Der amerikanische Elektronikkonzern Motorola hat im dritten Quartal 2003 die Gewinnerwartungen der Wall Street deutlich übertroffen. Mit den früher als geplant veröffentlichten Zahlen versucht das Unternehmen der Einschätzung einer Ratingagentur entgegenzutreten, die die Finanzlage des Konzerns für desolat hält.


Motorola: Während die Chip-Sparte Probleme hat, boomt das Handy-Segment
AP

Motorola: Während die Chip-Sparte Probleme hat, boomt das Handy-Segment

Schaumburg - Motorolas Gewinn pro Aktie lag bei unverändert fünf Cent je Aktie, teilte das Unternehmen am Montag mit. Unter Ausklammerung von Sonderfaktoren verdiente Motorola sechs Cent je Aktie, während die Analysten auf dieser Basis nur mit drei Cent Gewinn pro Aktie gerechnet hatten.

Der Konzern hatte seine Zahlen ursprünglich am Dienstag nach Börsenschluss bekannt wollen. Nachdem Motorola am vergangenen Freitag jedoch von der Ratingagentur Moody's herabgestuft worden war, beschloss das Unternehmen, die Veröffentlichung seiner Quartalszahlen vorzuziehen. Damit will Motorola wohl dem Eindruck entgegentreten, der Konzern habe finanzielle Schwierigkeiten. Moody's hatte Motorolas Kreditrating zurückgenommen und in Aussicht gestellt, die Bonität des Konzerns könnte demnächst auf "Junk" herabgestuft werden.

Motorola steigerte seinen Handy-Umsatz im dritten Quartal um acht Prozent auf 2,9 Milliarden Dollar.

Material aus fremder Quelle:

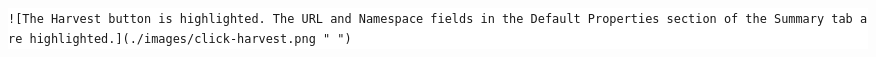     ![The Harvest button is highlighted. The URL and Namespace fields in the Default Properties section of the Summary tab are highlighted.](./images/click-harvest.png " ")
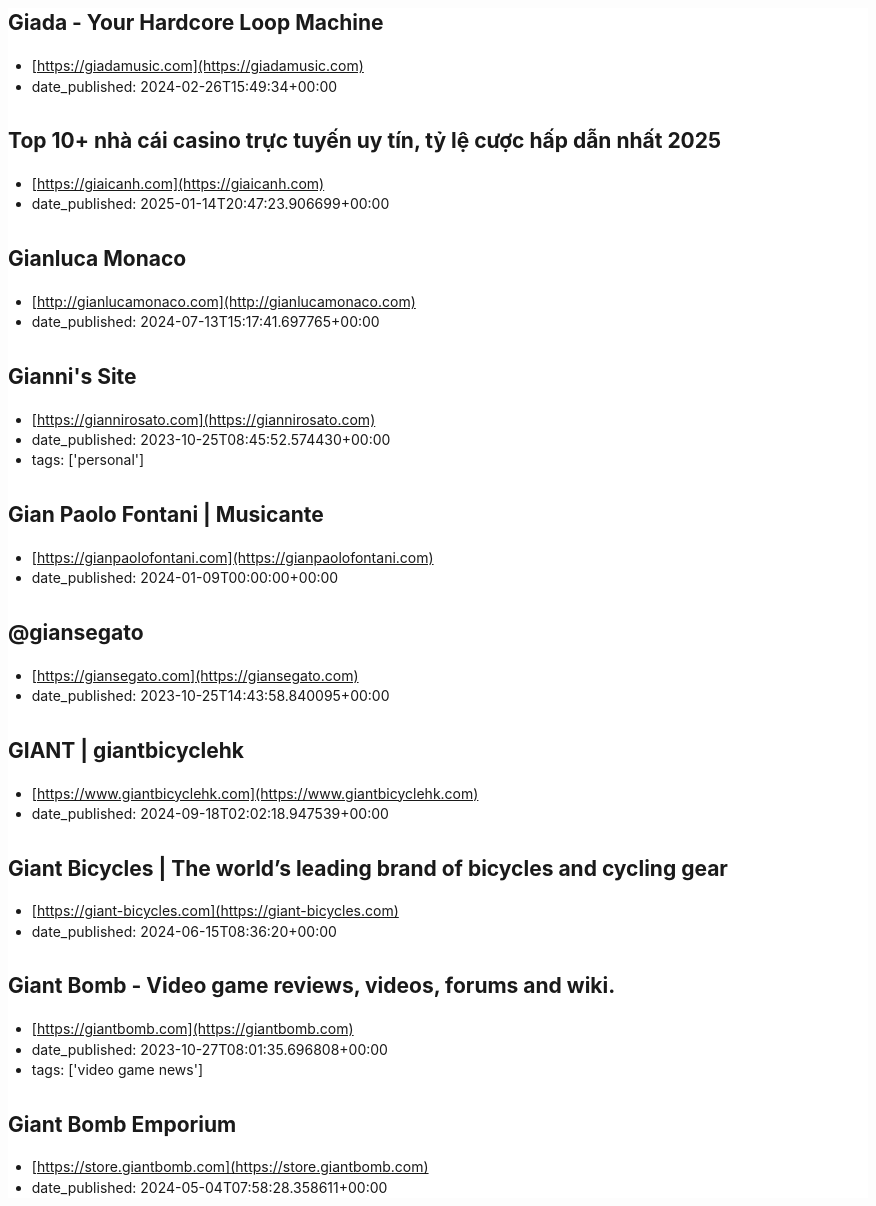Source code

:  ## Giada - Your Hardcore Loop Machine
 - [https://giadamusic.com](https://giadamusic.com)
 - date_published: 2024-02-26T15:49:34+00:00

 ## Top 10+ nhà cái casino trực tuyến uy tín, tỷ lệ cược hấp dẫn nhất 2025
 - [https://giaicanh.com](https://giaicanh.com)
 - date_published: 2025-01-14T20:47:23.906699+00:00

 ## Gianluca Monaco
 - [http://gianlucamonaco.com](http://gianlucamonaco.com)
 - date_published: 2024-07-13T15:17:41.697765+00:00

 ## Gianni's Site
 - [https://giannirosato.com](https://giannirosato.com)
 - date_published: 2023-10-25T08:45:52.574430+00:00
 - tags: ['personal']

 ## Gian Paolo Fontani | Musicante
 - [https://gianpaolofontani.com](https://gianpaolofontani.com)
 - date_published: 2024-01-09T00:00:00+00:00

 ## @giansegato
 - [https://giansegato.com](https://giansegato.com)
 - date_published: 2023-10-25T14:43:58.840095+00:00

 ## GIANT | giantbicyclehk
 - [https://www.giantbicyclehk.com](https://www.giantbicyclehk.com)
 - date_published: 2024-09-18T02:02:18.947539+00:00

 ## Giant Bicycles | The world’s leading brand of bicycles and cycling gear
 - [https://giant-bicycles.com](https://giant-bicycles.com)
 - date_published: 2024-06-15T08:36:20+00:00

 ## Giant Bomb - Video game reviews, videos, forums and wiki.
 - [https://giantbomb.com](https://giantbomb.com)
 - date_published: 2023-10-27T08:01:35.696808+00:00
 - tags: ['video game news']

 ## Giant Bomb Emporium
 - [https://store.giantbomb.com](https://store.giantbomb.com)
 - date_published: 2024-05-04T07:58:28.358611+00:00
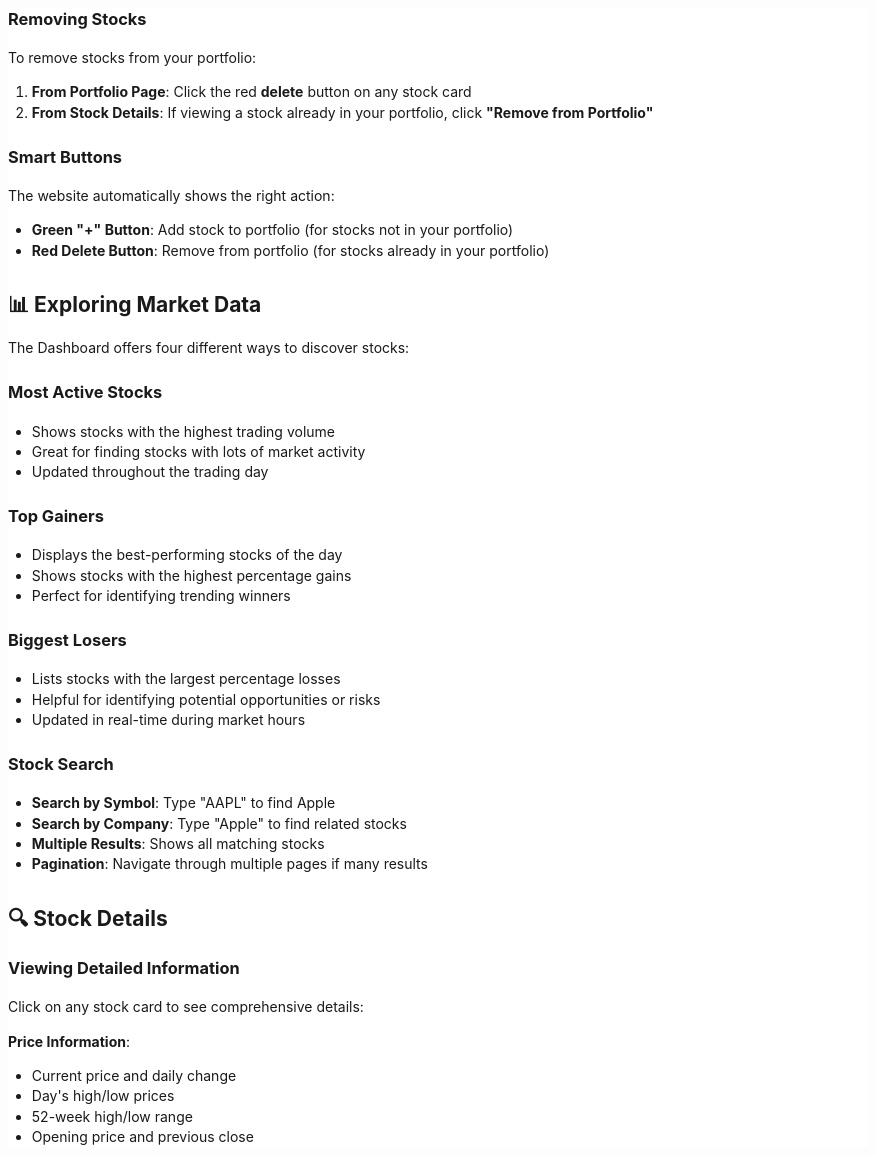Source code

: ### Removing Stocks

To remove stocks from your portfolio:

1. **From Portfolio Page**: Click the red **delete** button on any stock card
2. **From Stock Details**: If viewing a stock already in your portfolio, click **"Remove from Portfolio"**

### Smart Buttons

The website automatically shows the right action:

- **Green "+" Button**: Add stock to portfolio (for stocks not in your portfolio)
- **Red Delete Button**: Remove from portfolio (for stocks already in your portfolio)

## 📊 Exploring Market Data

The Dashboard offers four different ways to discover stocks:

### Most Active Stocks

- Shows stocks with the highest trading volume
- Great for finding stocks with lots of market activity
- Updated throughout the trading day

### Top Gainers

- Displays the best-performing stocks of the day
- Shows stocks with the highest percentage gains
- Perfect for identifying trending winners

### Biggest Losers

- Lists stocks with the largest percentage losses
- Helpful for identifying potential opportunities or risks
- Updated in real-time during market hours

### Stock Search

- **Search by Symbol**: Type "AAPL" to find Apple
- **Search by Company**: Type "Apple" to find related stocks
- **Multiple Results**: Shows all matching stocks
- **Pagination**: Navigate through multiple pages if many results

## 🔍 Stock Details

### Viewing Detailed Information

Click on any stock card to see comprehensive details:

**Price Information**:

- Current price and daily change
- Day's high/low prices
- 52-week high/low range
- Opening price and previous close
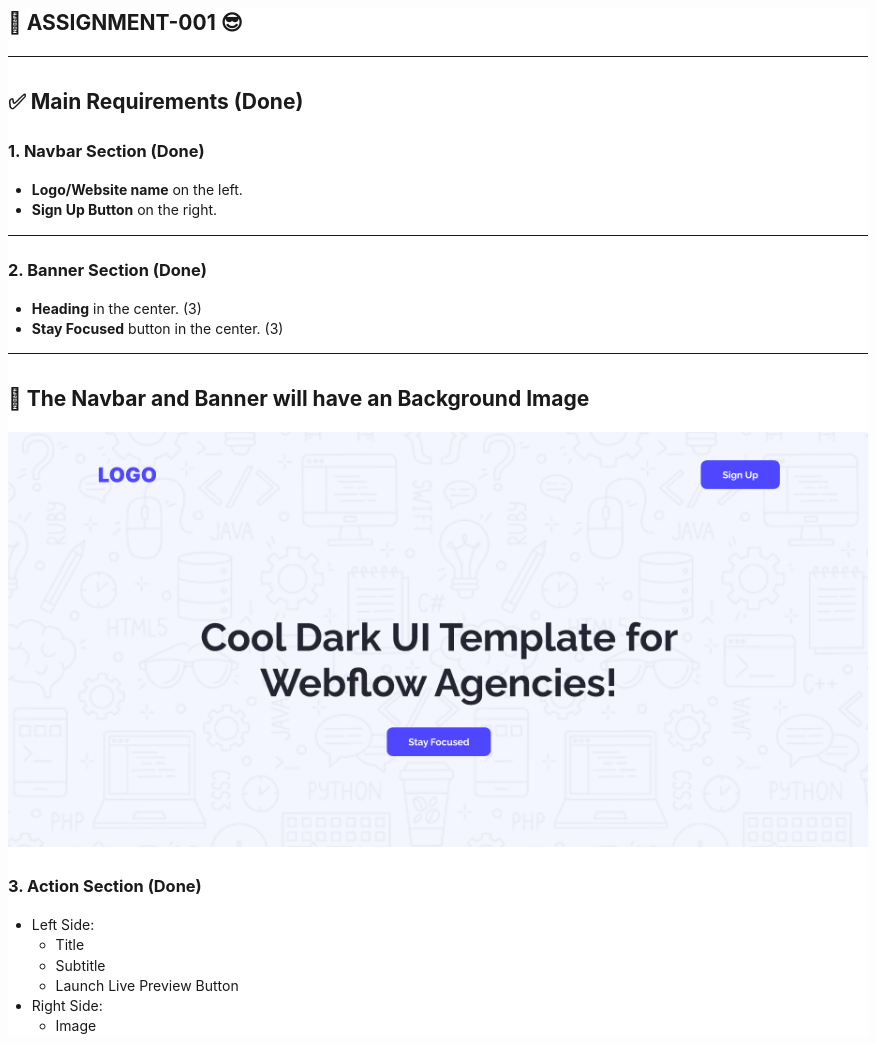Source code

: ## 🌟 ASSIGNMENT-001 😎

---

## ✅ Main Requirements (Done)

### 1. Navbar Section (Done)

- **Logo/Website name** on the left.
- **Sign Up Button** on the right.

---

### 2. Banner Section (Done)

- **Heading** in the center. (3)
- **Stay Focused** button in the center. (3)

---

## 🚩 The Navbar and Banner will have an Background Image

<img width="100%" src="./ui/banner.png">

### 3. Action Section (Done)

- Left Side:
  - Title
  - Subtitle
  - Launch Live Preview Button
- Right Side:
  - Image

Der Auftragseingang erhöhte sich um 44 Prozent auf 3,7 Milliarden Dollar. Motorola lieferte 20,2 Millionen Handys aus, das entspricht einem Plus von 19 Prozent. Die Handy-Nachfrage erhöhte sich vor allem in Nord- und Südamerika.

Motorola-Aktien Chart zeigen stiegen am Montag zum Handelsauftakt um 2,3 Prozent auf 14,10 Dollar.